Phillips was relying on the work of John Tyndall, who in the 1860s had shown how various gases in the atmosphere absorb heat from the sun in the form of infrared radiation. Now we know that Phillips was wrong about a few scientific details: He ignored carbon dioxide from burning coal and focused more on the by-products of mining. Still, he was drawing the right conclusion about what our demand for fossil fuels might do to the climate.

Newspapers around the world took those words published in a prestigious scientific journal quite seriously. In January 1883, the New York Times published a lengthy article based on Phillips’ letter to Nature, which said:

The writer who has partially discussed the subject in the columns of Nature has fixed upon 1900 as the date when the earth’s atmosphere will become entirely irrespirable. This is probably a misprint, for unless the consumption of cigarettes increases unlooked-for rapidly the atmosphere ought to remain respirable until 1910, or even 1912. At the latter date all mankind will have perished, and nothing except the hardier plants will be living on the surface of the earth.

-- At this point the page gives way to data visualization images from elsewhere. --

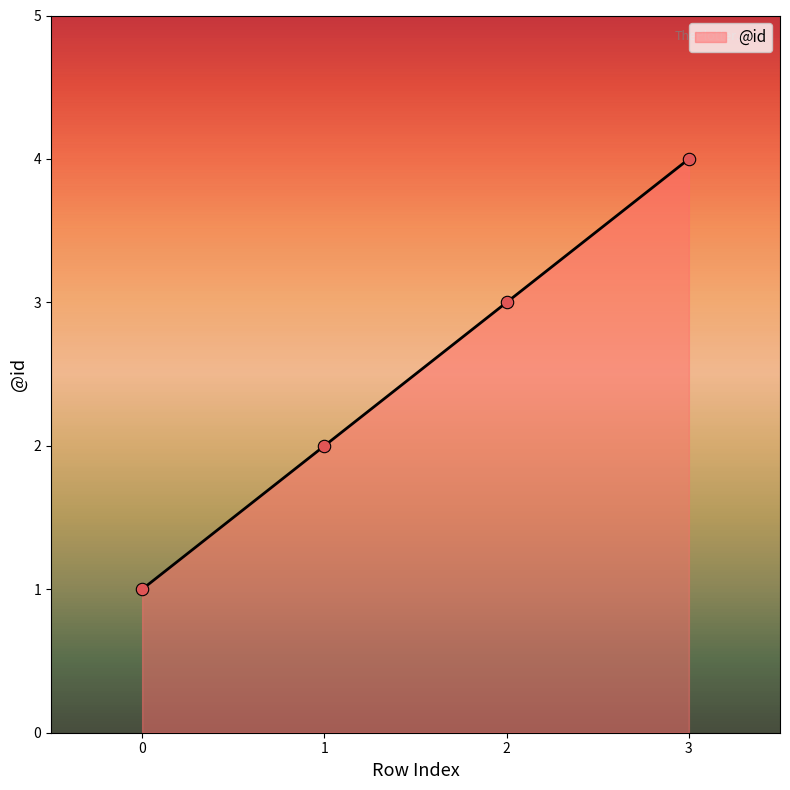

Between 2 and 3, which is larger?

3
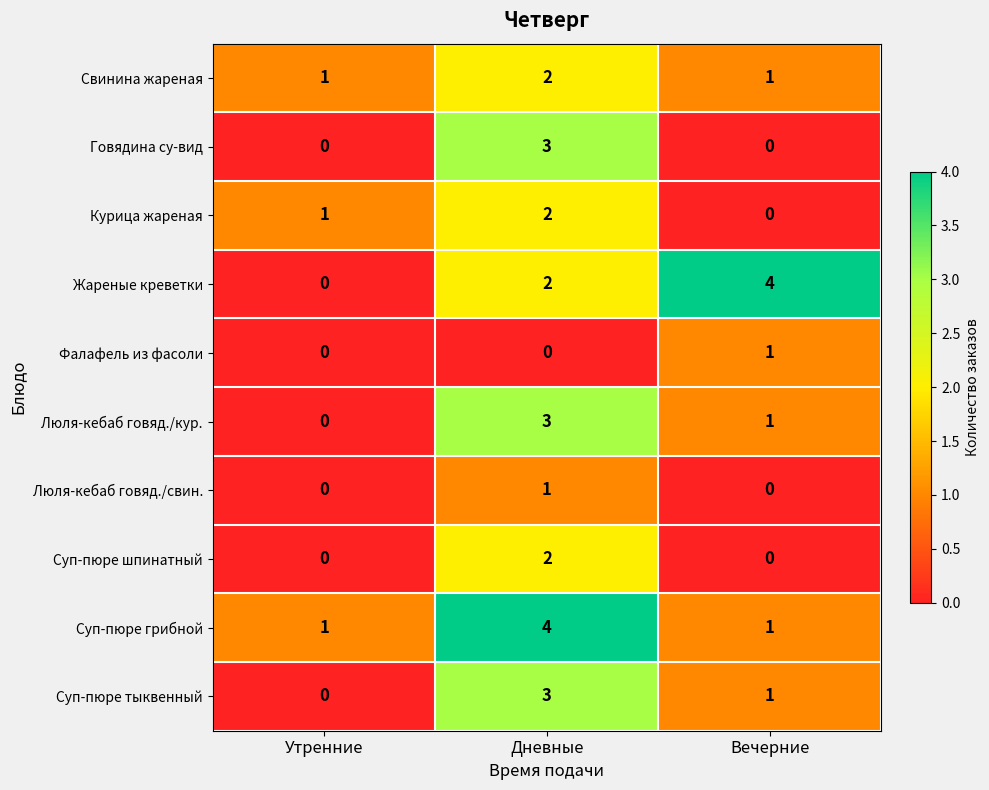

Reading right to left, what are all the values shown in this chart?

Свинина жареная: Вечерние=1	Дневные=2	Утренние=1
Говядина су-вид: Вечерние=0	Дневные=3	Утренние=0
Курица жареная: Вечерние=0	Дневные=2	Утренние=1
Жареные креветки: Вечерние=4	Дневные=2	Утренние=0
Фалафель из фасоли: Вечерние=1	Дневные=0	Утренние=0
Люля-кебаб говяд./кур.: Вечерние=1	Дневные=3	Утренние=0
Люля-кебаб говяд./свин.: Вечерние=0	Дневные=1	Утренние=0
Суп-пюре шпинатный: Вечерние=0	Дневные=2	Утренние=0
Суп-пюре грибной: Вечерние=1	Дневные=4	Утренние=1
Суп-пюре тыквенный: Вечерние=1	Дневные=3	Утренние=0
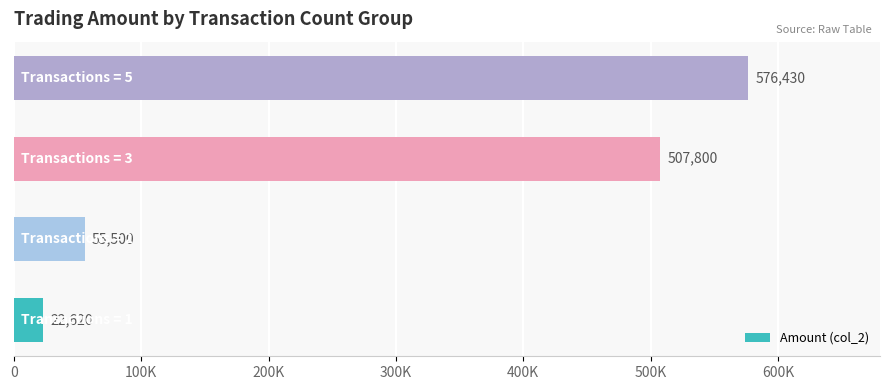

What is the sum of all values?

1162350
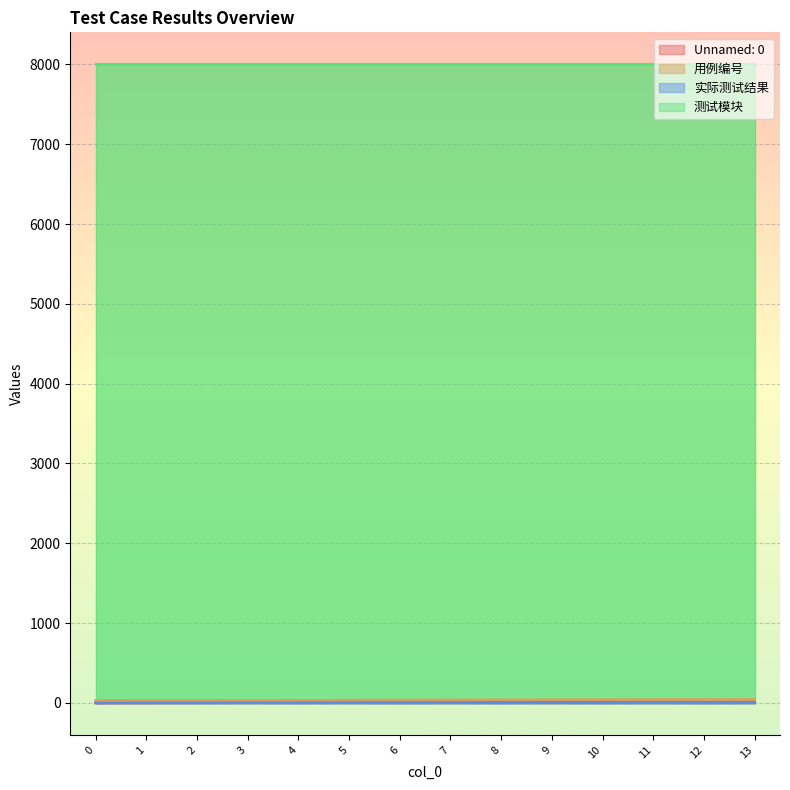

Which series has the widest spread of values?

Unnamed: 0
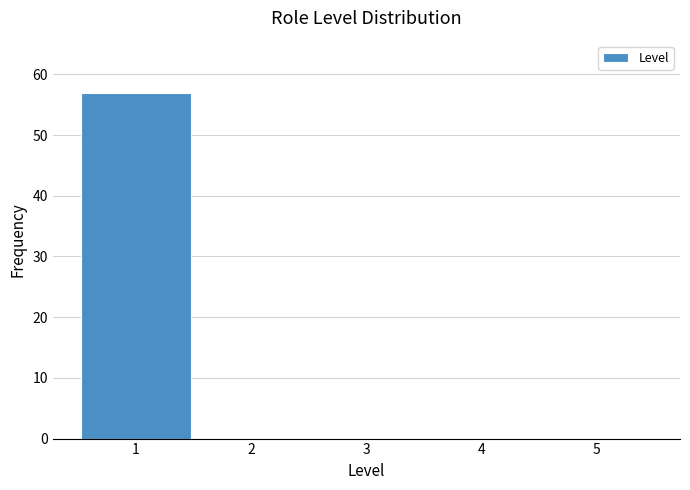

Which range on the x-axis has the tallest bar?

0.5 to 1.5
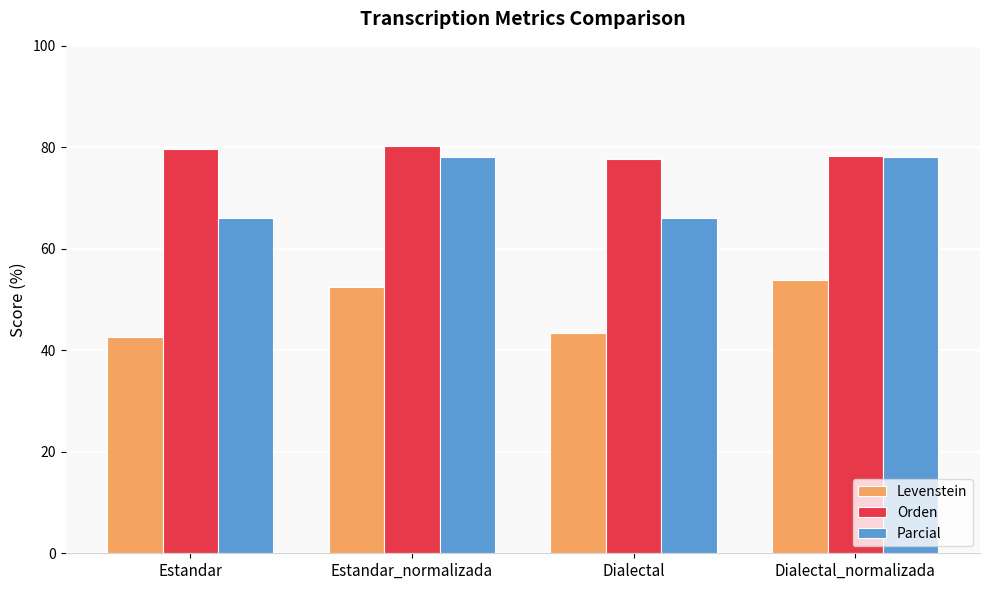

Reading left to right, transcribe all the data shown in this chart.

Levenstein: Estandar=42.6	Estandar_normalizada=52.5	Dialectal=43.4	Dialectal_normalizada=53.8
Orden: Estandar=79.7	Estandar_normalizada=80.3	Dialectal=77.7	Dialectal_normalizada=78.3
Parcial: Estandar=66.1	Estandar_normalizada=78.2	Dialectal=66.1	Dialectal_normalizada=78.2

Let’s hope the author of that New York Times article was extant in 1912 to breathe a sigh of relief that such a doomsday hadn’t come to pass. That 1883 article did end up achieving something important though: It made the conversation about the effect of pollution a lot more common.

Jeff Nichols, a historian at the University of Illinois at Chicago, believes the source of the New Zealand news story making the rounds on the internet is an article published in Popular Mechanics in March 1912. Beyond quoting the exact same numbers, its author Francis Molena goes on to say:

A theory has been elaborated, primarily by the great Swedish scientist Arrhenius, that the earth has had a warm climate when the amount of carbon dioxide in the air was abundant, and a cold climate when it was scarce.

Nichols found many examples between 1883 and 1912, where newspapers, including the Philadelphia Inquirer, Kansas City Star, and York Daily, wrote articles about what rising carbon dioxide levels would do the climate.

All through the 19th century, the increasing use of coal was hard to miss. Towns and cities across the world were becoming noticeably polluted because of factories, and later steam trains. In this light, it’s not surprising that a tiny New Zealand newspaper carried an article in 1912 about how the ever-increasing use of fossil fuels might change Earth’s climate.